Reputation: 567
I want to extract the checksum from the UDP and use it as an argument to another function. I have the below code.
void connection_init()
{
bool sender_registered = false, receiver_registered = false;
int localsockfd, globalsockfd;
struct sockaddr_in localaddr, globaladdr, trolladdr, senderaddr, receiveraddr, cliaddr;
localsockfd = socket(AF_INET, SOCK_DGRAM, 0);
globalsockfd = socket(AF_INET, SOCK_DGRAM, 0);
//localaddr -- This address and port is used by tcpd to receives data from local client or server process
bzero(&localaddr, sizeof(localaddr));
localaddr.sin_family = AF_INET;
localaddr.sin_port = htons(14683);
localaddr.sin_addr.s_addr = htonl(INADDR_ANY);
//globaladdr -- This address and port is used to communicate with troll process
bzero(&globaladdr, sizeof(globaladdr));
globaladdr.sin_family = AF_INET;
globaladdr.sin_port = htons(14684);
globaladdr.sin_addr.s_addr = htonl(INADDR_ANY);
//trolladdr -- Troll process address
bzero(&trolladdr, sizeof(trolladdr));
trolladdr.sin_family = AF_INET;
trolladdr.sin_port = htons(14685);
inet_pton(AF_INET, "127.0.0.1", &trolladdr.sin_addr);
bind(localsockfd, (struct sockaddr *)&localaddr, sizeof(localaddr));
bind(globalsockfd, (struct sockaddr *)&globaladdr, sizeof(globaladdr));
fd_set rset;
FD_ZERO(&rset);
int maxfd1;
int len = sizeof(cliaddr);
int receivedbytes;
char buffer[1000] = {0x0};
struct message msg;
openlog(NULL, LOG_PID, LOG_USER);
int filesize = 0;
}
Later down the program I'm doing a recvfrom() like this:
receivedbytes = recvfrom(localsockfd, &msg, sizeof(msg), 0, (struct sockaddr *)&cliaddr, &len);
If I want to display the checksum after I receive, how should I do it?
Upvotes: 0
Views: 2008
Reputation: 1919
You can't. (Not directly at least.) You're also talking to 127.0.0.1: it's probable that the UDP checksum is never computed (since the packet won't go onto the wire, and therefore won't be corrupted).
Options:
Receive using a SOCK_RAW socket: this will retain the UDP header in the received buffer. As noted above though, you probably won't have a UDP checksum if you're talking via the loopback interface, and will have to handle UDP checksum validation yourself.

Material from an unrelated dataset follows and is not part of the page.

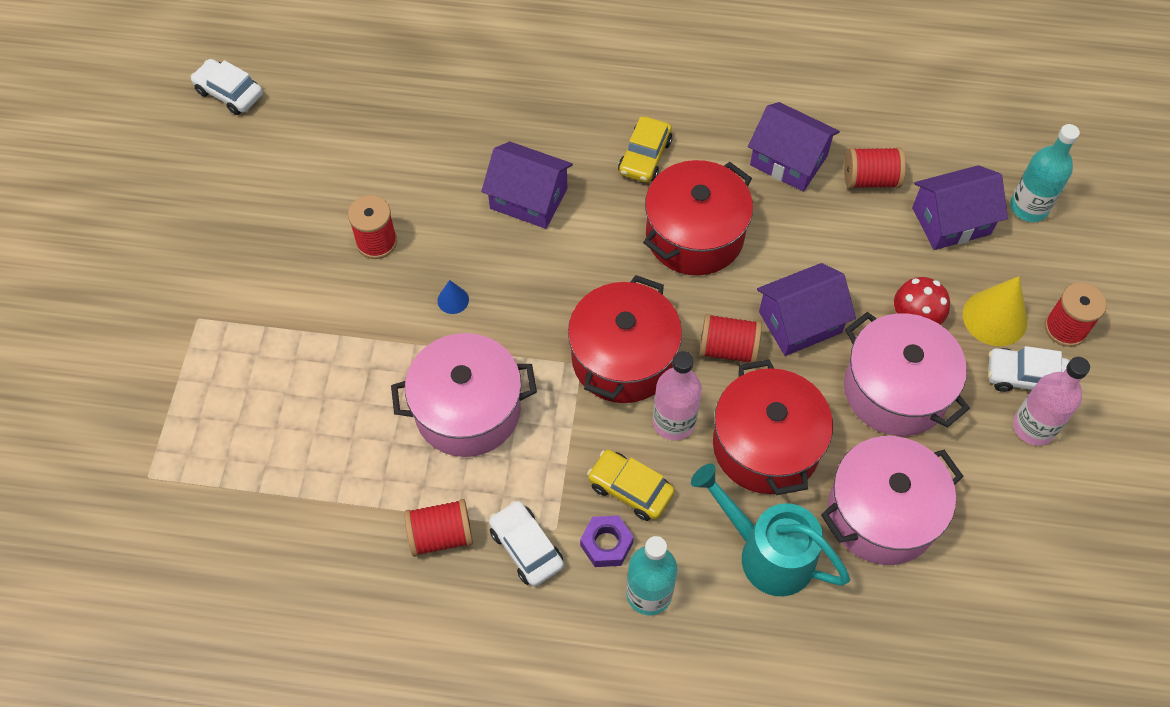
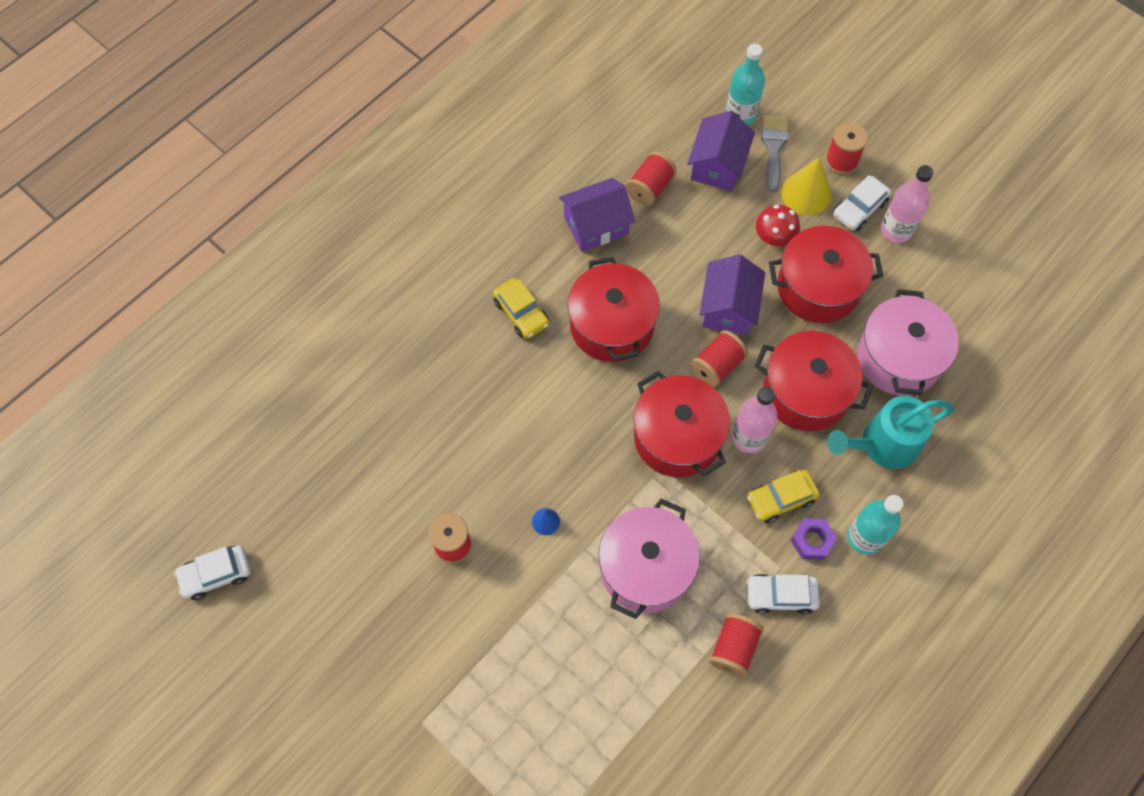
camera: 55 degrees left, 5 degrees up
purple house [481,141,573,229] -> none
pink pot [844,312,970,436] -> red pot [769,226,883,323]
none -> grey brush [761,115,788,192]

Compute the checksum yourself. You won't have received the datagram in your program if the checksum failed (because the kernel would reject it), and you have everything that you need in order to to compute it, so you can just reconstruct it yourself in the receiver.
I'm not entirely clear on why you need the UDP checksum. It isn't guaranteed to be there, and isn't a particularly strong integrity check?